**FRAGMENTO SELECCIONADO**
---+---

Guión: Katja Centomo, Francesco Artibani.
Dibujo: Paolo Campinoti, Antonello Dalena, Alessio Coppola.
Páginas: 144.
Precio: 18 euros.
Presentación: Rústica.
Publicación: Febrero 2020.
Es curioso cómo una serie infantil como Monster Allergy acaba convenciendo por la vía menos previsible. Porque, claro, es una serie en la que aparecen monstruos, criaturas de lo más dispar y divertido que uno pueda imaginar y que solo unos pocos elegidos pueden ver. Y cuando eso parece tomar protagonismo desde el mismo título, resulta que lo que acaba siendo más atractivo es la relación entre los jóvenes protagonistas, Zick y Elena, el chico que ve a los monstruos y la chica nueva en el barrio que se suma a sus aventuras. La manera de ver el mundo que plasman Katja Centomo y Francesco Artibani desde el punto de vista más realista acaba convenciendo más que la parte fantástica… hasta que el final del último e los álbumes que contiene este segundo volumen acaba fusionando ambos elementos de una manera formidable, abriendo un sinfín de posibilidades para el futuro con un giro de tuerca tremendamente imaginativo. Eso es justo lo que se le pide a una serie de estas características, que sorprenda al lector y que lo haga además desde escenarios novedosos y con la inteligencia necesaria para que una serie juvenil sea algo más que un simple entrenamiento para los más pequeños. Y sí, también se disfruta de la parte de los monstruos, no podía ser de otra manera, con lo que el espectáculo es bastante completo.
Conviene avisar para que no haya equívocos, Monster Allergy funciona como una sucesión de capítulos y sus álbumes, a pesar de tener una historia concreta, no son autoconclusivos ni independientes, por lo que si este libro resulta llamativo es necesario echar la vista atrás y leer el primero (aquí, su reseña). No es probable que alguien se pueda arrepentir de esa decisión, porque aquel ya ofrecía mucha diversión, la misma que este segundo pero con el matiz de la novedad. Aquí eso ya está cubierto, pero aún así se van introduciendo elementos novedosos que ayudan a que siempre haya algo fresco en el relato. Primero es la forma en la que conviven socialmente los monstruos, algo que se ve en el primer álbum, y después es la aparición de un tercer muchacho, Charlie Schuster, amigo de Elena que despierta los celos de Zick. Desde esas sencillas premisas, Centomo y Artibani son capaces de encontrar historias fantásticas notables, incluso una suerte de antagonista más o menos definitivo que se desarrolla a lo largo de los dos primeros álbumes con notable eficacia y que resulta un homenaje a las historias de piratas. Pero también, y eso es lo más importante, de desarrollar a los muchachos que están en el centro de todo, confirmando que son personajes muy bien escritos y que tienen aún mucho margen de mejora.

---+---

**MATERIAL PROPORCIONADO**

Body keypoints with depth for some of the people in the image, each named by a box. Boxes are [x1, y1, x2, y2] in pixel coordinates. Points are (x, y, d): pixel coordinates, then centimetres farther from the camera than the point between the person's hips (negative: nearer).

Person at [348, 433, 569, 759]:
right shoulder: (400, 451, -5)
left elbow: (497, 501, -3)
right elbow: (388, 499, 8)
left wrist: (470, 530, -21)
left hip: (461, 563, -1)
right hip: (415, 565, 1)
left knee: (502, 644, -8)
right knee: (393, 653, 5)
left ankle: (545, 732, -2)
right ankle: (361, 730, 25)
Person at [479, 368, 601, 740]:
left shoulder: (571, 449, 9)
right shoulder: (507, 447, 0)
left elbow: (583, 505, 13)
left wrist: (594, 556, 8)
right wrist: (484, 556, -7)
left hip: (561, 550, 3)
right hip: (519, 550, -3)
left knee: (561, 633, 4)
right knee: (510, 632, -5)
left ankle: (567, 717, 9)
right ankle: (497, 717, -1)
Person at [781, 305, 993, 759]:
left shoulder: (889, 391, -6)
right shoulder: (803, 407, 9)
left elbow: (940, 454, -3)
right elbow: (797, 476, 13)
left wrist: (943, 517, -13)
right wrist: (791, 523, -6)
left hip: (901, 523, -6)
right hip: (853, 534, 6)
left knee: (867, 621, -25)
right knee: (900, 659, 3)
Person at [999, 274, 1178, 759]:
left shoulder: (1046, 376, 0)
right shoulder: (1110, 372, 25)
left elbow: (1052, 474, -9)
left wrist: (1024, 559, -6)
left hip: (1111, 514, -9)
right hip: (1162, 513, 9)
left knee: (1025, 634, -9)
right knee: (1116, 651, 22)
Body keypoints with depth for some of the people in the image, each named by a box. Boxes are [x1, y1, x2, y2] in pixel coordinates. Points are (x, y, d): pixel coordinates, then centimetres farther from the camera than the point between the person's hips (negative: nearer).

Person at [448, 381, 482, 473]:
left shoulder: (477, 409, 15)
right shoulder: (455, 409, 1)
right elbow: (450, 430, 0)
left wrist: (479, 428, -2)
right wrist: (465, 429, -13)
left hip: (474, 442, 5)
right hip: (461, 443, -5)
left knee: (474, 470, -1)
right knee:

---+---

**TAREAS POR REALIZAR**
A) Reproduce literalmente el pasaje de la reseña que comienza en "Guión: Katja Centomo, Francesco" y termina en "Presentación: Rústica.".
B) Según la reseña, ¿quién es Charlie Schuster?
Para responder, utiliza únicamente la reseña.

**RESPUESTAS NUMERADAS**
A)
Guión: Katja Centomo, Francesco Artibani.
Dibujo: Paolo Campinoti, Antonello Dalena, Alessio Coppola.
Páginas: 144.
Precio: 18 euros.
Presentación: Rústica.

B) Es un tercer muchacho, amigo de Elena, que despierta los celos de Zick.